If the center of the tyre is the one that is showing signs of wear, this is often an indication of over-inflation. It can also mean that you did not properly match the tyre to your rim or it could also be that you have forgotten to rotate your tyres in the recommended frequency.
If only one shoulder or side is showing signs of wear this is often indicative of improper camber alignment. Or, as we have said earlier, it could very well be the result of failing to rotate your tyres.
If the wear occurs only in one spot or section of the tyre, this is called a spot wear. It can be brought about by faulty suspension, faulty brake components, or faulty rotating parts. It can also be due to a dynamic imbalance in the tyre and rim assembly or even an excessive runout of this assembly. Underinflation could also bring about spot wear as well as rapid starts and sudden stops.
Not to be confused with spot wear, diagonal wear typically occurs on tread components, usually following a diagonal pattern. The causes are somewhat similar to having spot wear although improper wheel alignment and failure to rotate the tyres are fairly common.
If you see the ribs or the tread block forming a feather-edged pattern of wear, this is often an indication of a faulty toe-in in your wheel alignment. It could also be because of a bent axle beam.
This is quite easy to check since modern car tyres now have tread wear indicators built-in. A bar of rubber is molded right into the tread rubber usually at a depth of 2 millimeters. If your tyres tread becomes flush with the rubber bar indicator it simply means you now need to change your tyres as you’ve already used up about 2 millimeters worth of rubber.
One of the most common reasons for uneven wear in tyres is the failure to rotate the wheels in a regular manner. Don’t be confused by the term “rotating” as it has nothing to do with physically moving the tyre in the axis of its wheels. Rotating tyres simply means swapping the front and rear rubbers to make sure that wear is even. As a general rule, you need to rotate your tyres after every 5,000 miles even though there are no signs of wear. Here’s a quick rundown of how to rotate your compounds depending on the system present in your car.
- For front-wheel drives with non-unidirectional tyres, the front can be swapped with the rear on the same side while the rear should be moved up front on the opposing side. For example, swap the right front tyre with the right rear tyre. The right rear tyre will swap with the left front tyre.
- For rear-wheel drives with non-unidirectional tyres, you can swap the tyres using the same principle as in front-wheel drives with non-unidirectional tyres except that the front tyres need to be swapped with the rear tyres on the opposite side of the vehicle. So, swap the right front tyre with the left rear tyre. The rear tyres swap directly with the front tyres on the same side.
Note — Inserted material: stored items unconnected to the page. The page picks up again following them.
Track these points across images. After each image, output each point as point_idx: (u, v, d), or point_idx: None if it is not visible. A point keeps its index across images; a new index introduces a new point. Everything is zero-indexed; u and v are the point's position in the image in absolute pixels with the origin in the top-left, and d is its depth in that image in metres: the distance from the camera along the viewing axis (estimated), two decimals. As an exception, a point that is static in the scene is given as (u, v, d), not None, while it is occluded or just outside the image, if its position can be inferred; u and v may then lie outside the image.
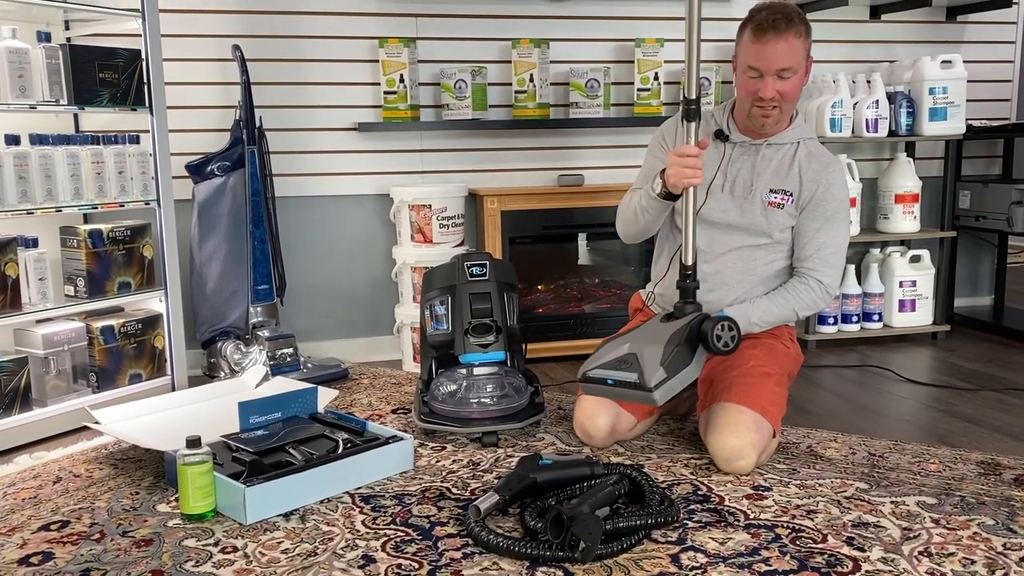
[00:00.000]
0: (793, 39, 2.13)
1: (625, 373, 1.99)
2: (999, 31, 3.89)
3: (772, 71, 2.13)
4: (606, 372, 2.04)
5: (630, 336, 2.14)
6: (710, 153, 2.30)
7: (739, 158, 2.30)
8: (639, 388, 1.94)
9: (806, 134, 2.32)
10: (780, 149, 2.28)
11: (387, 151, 3.36)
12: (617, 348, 2.09)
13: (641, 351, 2.01)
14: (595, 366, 2.08)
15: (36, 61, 2.51)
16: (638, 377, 1.95)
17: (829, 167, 2.27)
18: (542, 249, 3.46)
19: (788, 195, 2.26)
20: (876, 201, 3.65)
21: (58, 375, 2.61)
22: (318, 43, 3.26)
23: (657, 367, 1.94)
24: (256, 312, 3.11)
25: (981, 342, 3.54)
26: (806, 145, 2.29)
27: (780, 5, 2.16)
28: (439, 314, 2.52)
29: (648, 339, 2.06)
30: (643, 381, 1.93)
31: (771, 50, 2.12)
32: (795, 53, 2.14)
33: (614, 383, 2.00)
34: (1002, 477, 2.07)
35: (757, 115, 2.21)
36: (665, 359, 1.95)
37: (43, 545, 1.80)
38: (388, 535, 1.81)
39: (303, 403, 2.34)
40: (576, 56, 3.45)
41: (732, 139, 2.31)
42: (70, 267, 2.67)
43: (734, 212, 2.29)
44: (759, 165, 2.28)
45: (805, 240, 2.27)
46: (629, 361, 2.00)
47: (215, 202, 3.01)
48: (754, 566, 1.65)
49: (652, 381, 1.92)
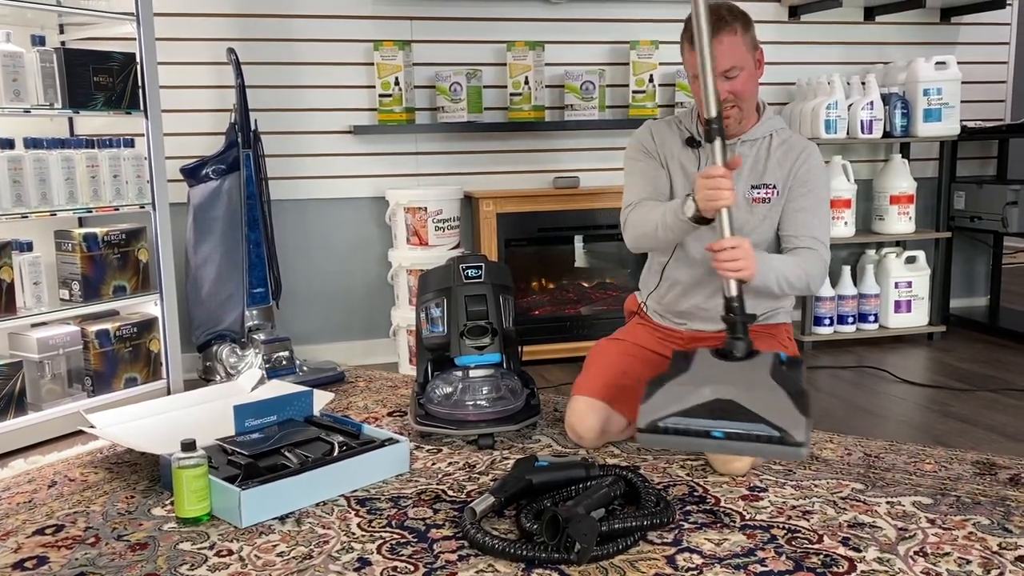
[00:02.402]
0: (729, 38, 2.09)
1: (742, 424, 1.72)
2: (993, 32, 3.90)
3: (717, 75, 2.07)
4: (701, 422, 1.77)
5: (692, 379, 1.87)
6: (685, 160, 2.30)
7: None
8: (783, 443, 1.70)
9: (777, 124, 2.30)
10: (754, 145, 2.27)
11: (382, 154, 3.37)
12: (690, 394, 1.81)
13: (740, 397, 1.76)
14: (670, 415, 1.80)
15: (30, 65, 2.51)
16: (776, 431, 1.69)
17: (805, 151, 2.25)
18: (538, 251, 3.46)
19: (771, 188, 2.24)
20: (871, 202, 3.66)
21: (53, 379, 2.61)
22: (313, 46, 3.26)
23: (799, 418, 1.70)
24: (252, 315, 3.11)
25: (977, 343, 3.55)
26: (779, 135, 2.28)
27: (713, 8, 2.07)
28: (435, 316, 2.51)
29: (734, 382, 1.81)
30: (788, 435, 1.68)
31: None
32: (735, 51, 2.10)
33: (726, 436, 1.74)
34: (997, 477, 2.08)
35: None
36: (802, 408, 1.72)
37: (38, 550, 1.79)
38: (384, 538, 1.81)
39: (299, 406, 2.33)
40: (571, 58, 3.46)
41: (703, 143, 2.27)
42: (65, 271, 2.67)
43: None
44: None
45: (796, 223, 2.22)
46: (730, 410, 1.75)
47: (210, 205, 3.01)
48: (750, 567, 1.64)
49: (801, 435, 1.68)
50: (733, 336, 1.93)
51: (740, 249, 1.96)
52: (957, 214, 3.69)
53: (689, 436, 1.78)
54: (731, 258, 1.95)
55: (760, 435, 1.71)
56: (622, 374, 2.31)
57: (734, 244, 1.96)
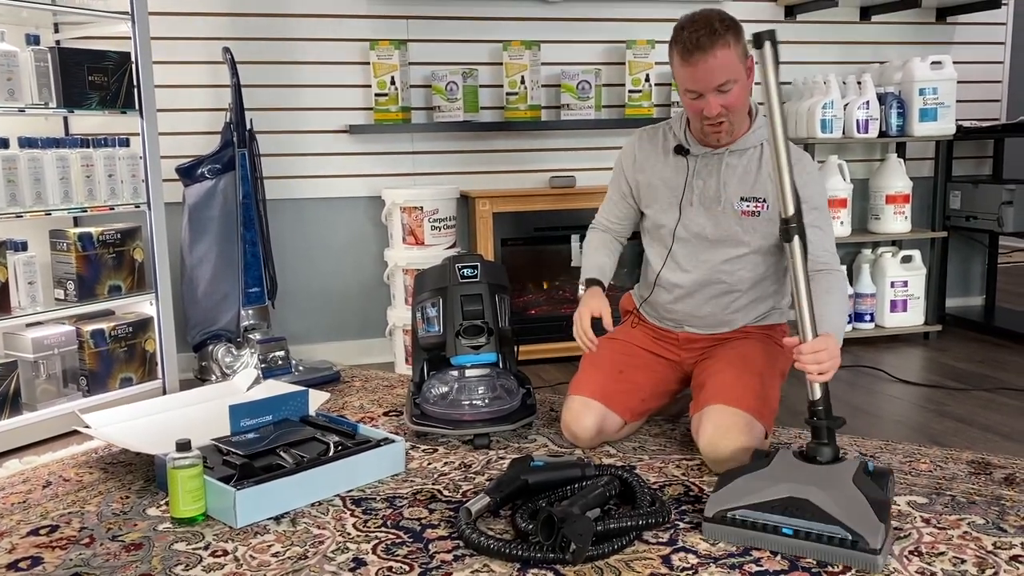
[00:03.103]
0: (722, 52, 2.01)
1: (815, 524, 1.66)
2: (989, 32, 3.90)
3: (710, 89, 2.05)
4: (771, 517, 1.71)
5: (770, 475, 1.80)
6: (673, 168, 2.29)
7: (703, 169, 2.24)
8: (856, 548, 1.63)
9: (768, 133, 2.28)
10: (744, 155, 2.22)
11: (378, 153, 3.36)
12: (764, 488, 1.75)
13: (817, 497, 1.69)
14: (740, 506, 1.74)
15: (25, 64, 2.50)
16: (850, 534, 1.63)
17: (799, 164, 2.15)
18: (534, 251, 3.46)
19: (762, 202, 2.20)
20: (867, 202, 3.66)
21: (48, 379, 2.60)
22: (309, 45, 3.25)
23: (877, 524, 1.63)
24: (247, 315, 3.10)
25: (972, 342, 3.55)
26: (770, 145, 2.25)
27: (703, 17, 2.04)
28: (430, 316, 2.51)
29: (814, 483, 1.73)
30: (863, 540, 1.62)
31: (702, 71, 2.02)
32: (728, 65, 2.03)
33: (795, 533, 1.68)
34: (992, 476, 2.08)
35: (710, 132, 2.16)
36: (881, 516, 1.65)
37: (32, 550, 1.79)
38: (379, 538, 1.80)
39: (294, 406, 2.33)
40: (567, 58, 3.46)
41: (693, 152, 2.25)
42: (60, 270, 2.66)
43: (709, 226, 2.24)
44: (724, 174, 2.22)
45: (810, 243, 2.07)
46: (805, 508, 1.68)
47: (206, 205, 3.01)
48: (745, 567, 1.65)
49: (877, 542, 1.61)
50: (818, 442, 1.84)
51: (826, 352, 1.85)
52: (953, 213, 3.69)
53: (756, 530, 1.72)
54: (817, 361, 1.85)
55: (833, 536, 1.65)
56: (618, 374, 2.31)
57: (821, 347, 1.85)
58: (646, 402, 2.36)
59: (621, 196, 2.42)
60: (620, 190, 2.42)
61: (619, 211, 2.45)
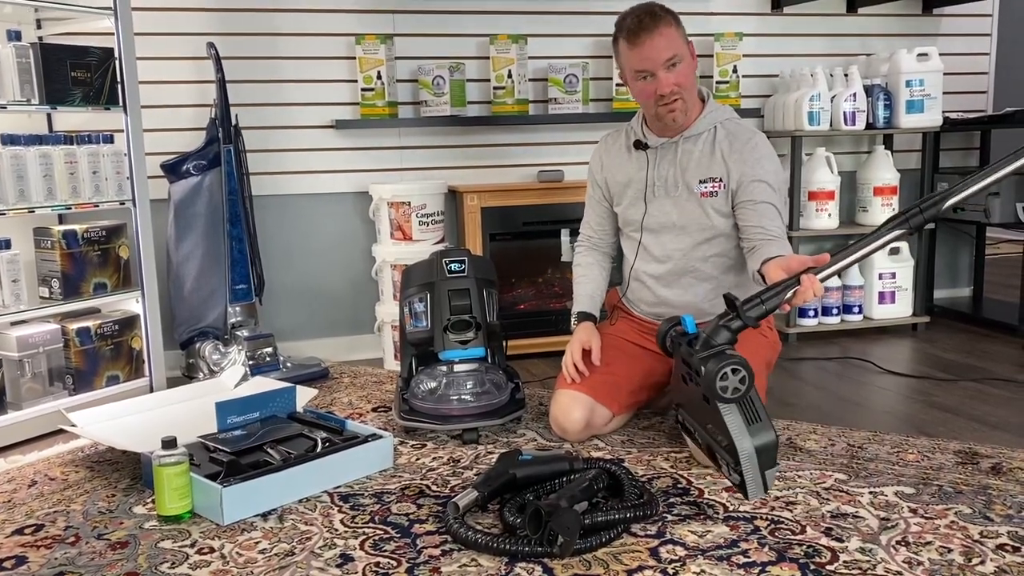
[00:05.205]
0: (665, 29, 2.14)
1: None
2: (975, 23, 3.91)
3: (660, 66, 2.14)
4: None
5: None
6: (635, 164, 2.36)
7: (662, 160, 2.32)
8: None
9: (721, 115, 2.31)
10: (698, 139, 2.29)
11: (365, 148, 3.35)
12: None
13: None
14: None
15: (6, 60, 2.48)
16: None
17: (751, 143, 2.24)
18: (522, 245, 3.45)
19: (718, 182, 2.26)
20: (855, 194, 3.67)
21: (33, 378, 2.58)
22: (294, 40, 3.24)
23: None
24: (235, 312, 3.09)
25: (960, 333, 3.56)
26: (724, 127, 2.29)
27: (642, 6, 2.20)
28: (418, 311, 2.50)
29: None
30: None
31: (650, 48, 2.14)
32: (673, 41, 2.15)
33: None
34: (979, 466, 2.08)
35: (665, 114, 2.22)
36: None
37: (16, 549, 1.78)
38: (367, 533, 1.80)
39: (281, 402, 2.32)
40: (554, 52, 3.45)
41: (651, 144, 2.33)
42: (44, 268, 2.64)
43: (674, 213, 2.31)
44: (681, 160, 2.29)
45: (761, 215, 2.18)
46: None
47: (191, 201, 2.99)
48: (733, 558, 1.65)
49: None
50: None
51: (818, 286, 1.81)
52: (940, 205, 3.69)
53: None
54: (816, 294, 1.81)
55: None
56: (605, 367, 2.32)
57: (813, 289, 1.81)
58: (634, 394, 2.36)
59: (597, 200, 2.52)
60: (595, 194, 2.52)
61: (598, 215, 2.53)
- For 4WD with non-unidirectional tyres, you can swap both front and rear tyres with the tyres on the opposing side. So, right front tyre swaps with left rear tyre and left front tyre swaps with right rear tyre.
- For unidirectional tyres, swapping occurs on the same side. This means front and rear tyres can only be swapped with the tyre on the same side. For example, right front with right rear or left front with left rear.
Your car’s overall safety especially on the road is dependent on a variety of factors. However, since it is actually your tyres that are in constant contact with the road surface, it is important to keep these rotating rubber compounds in top shape. Understanding the different types of car tyres including their construction and tread patterns as well as the different markings on their sidewalls can help pave the way to better appreciation of the importance of this integral part of any modern vehicle.